Citation: Z. Wang, S. Kim, S.K. Quinney, Y. Guo, S.D. Hall, L.M. Rocha, and L. Li . "Literature mining on pharmacokinetics numerical data: A feasibility study". Journal of Biomedical Informatics. 42 (4): 726-735. doi:10.1016/j.jbi.2009.03.010
The full text and pdf re-print are available from the Journal of Biomedical Informatics site. Due to mathematical notation and graphics, only the abstract is presented here.

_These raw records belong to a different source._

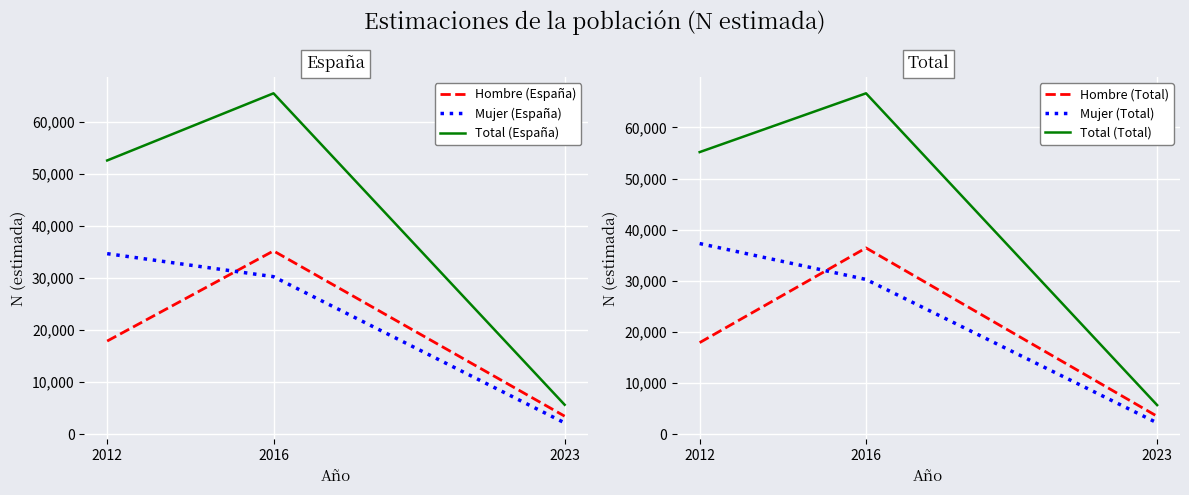

What is the average value of the Hombre (España) series?

18857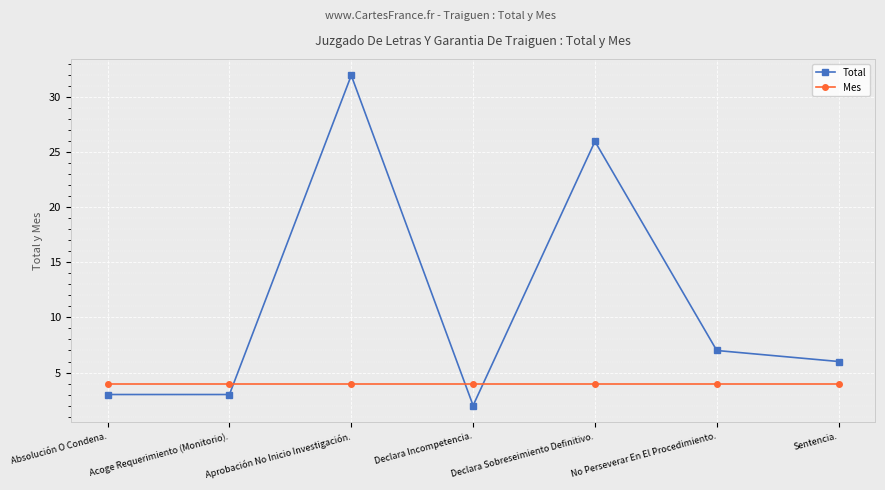

Count the number of data series in this chart.

2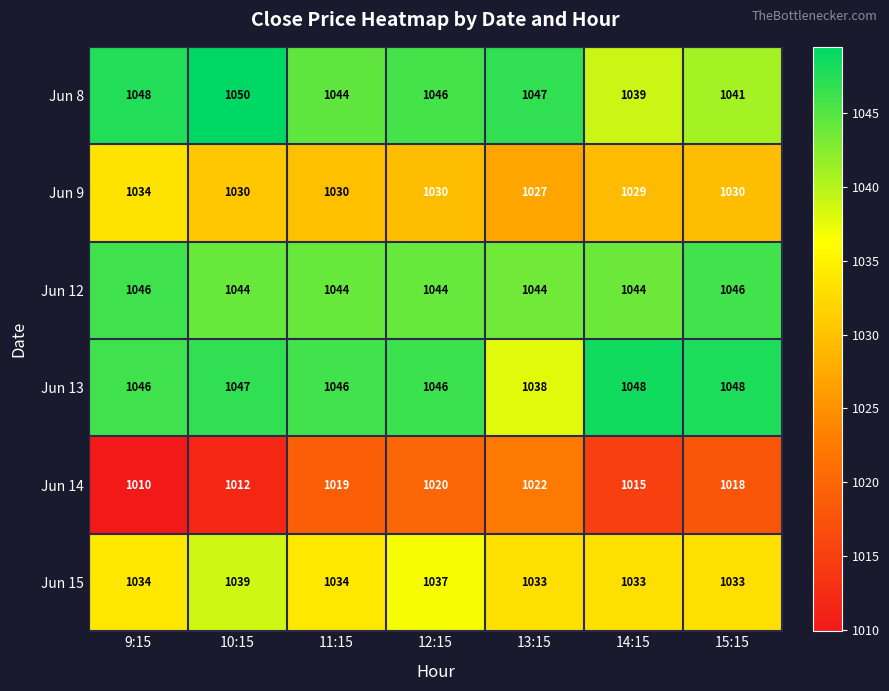

Read the Jun 14 value at 9:15.

1010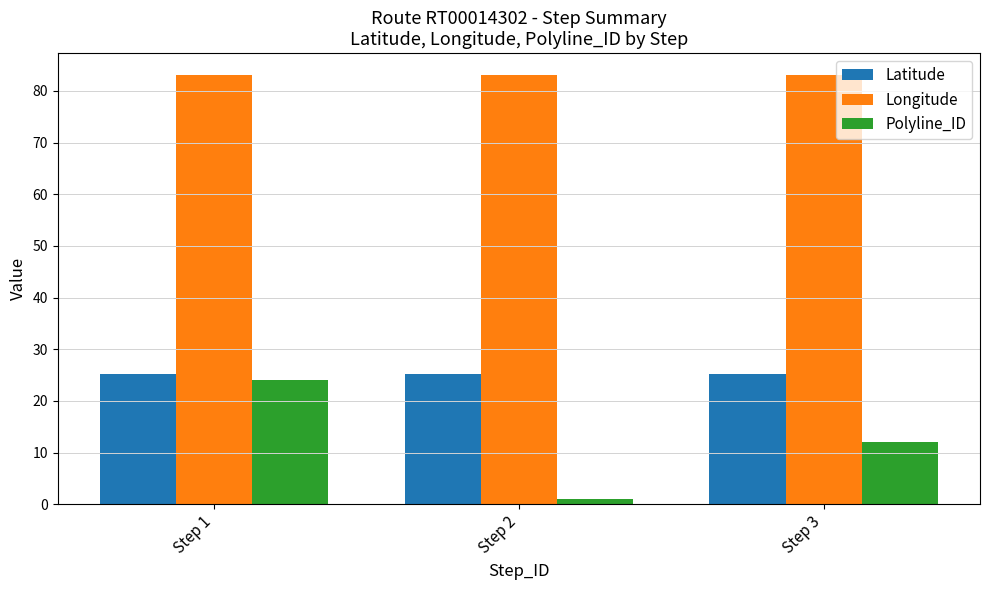

What is the difference between the Polyline_ID values at Step 2 and Step 1?

23.0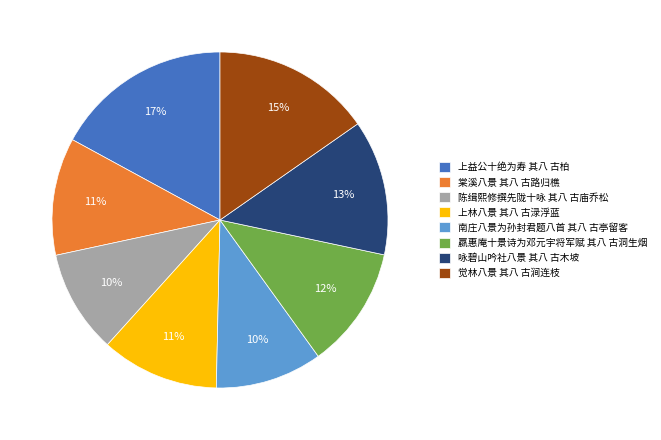

How many segments does this pie chart have?

8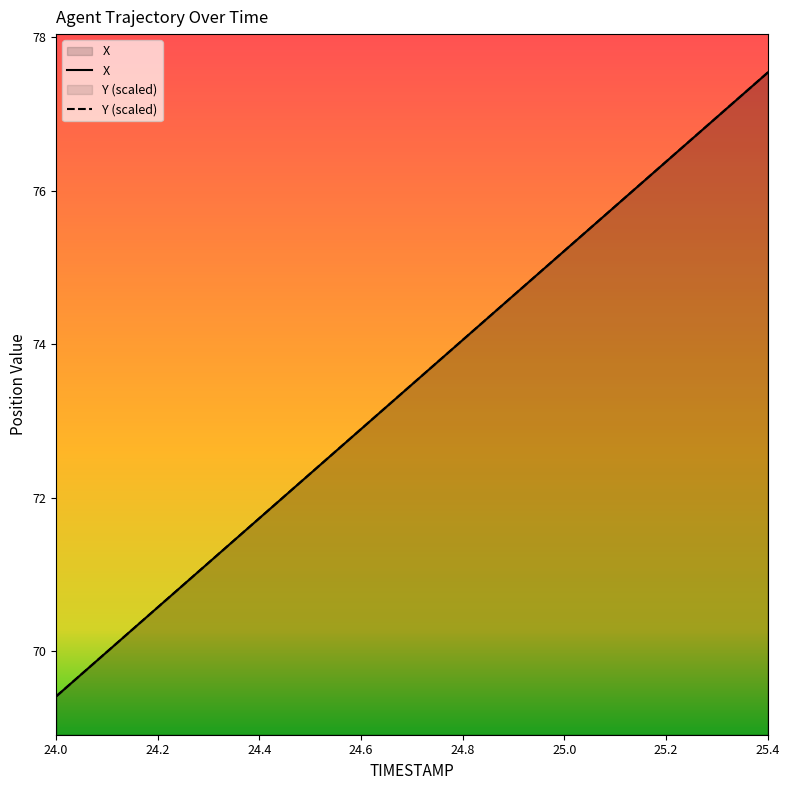

Where is Y nearest to the value 73?

24.6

A feasibility study of literature mining is conducted on drug PK parameter numerical data with a sequential mining strategy. Firstly, an entity template library is built to retrieve pharmacokinetics relevant articles. Then a set of tagging and extraction rules are applied to retrieve PK data from the article abstracts. To estimate the PK parameter population-average mean and between-study variance, a linear mixed meta-analysis model and an E–M algorithm are developed to describe the probability distributions of PK parameters. Finally, a cross-validation procedure is developed to ascertain false-positive mining results. Using this approach to mine midazolam (MDZ) PK data, an 88% precision rate and 92% recall rate are achieved, with an F-score = 90%. It greatly out-performs a conventional data mining approach (support vector machine), which has an F-score of 68.1%. Further investigate on 7 more drugs reveals comparable performances of our sequential mining approach.
Keywords:Clearance; Data mining; Entity recognition; Information extraction; Linear mixed model; Midazolam; Pharmacokinetics.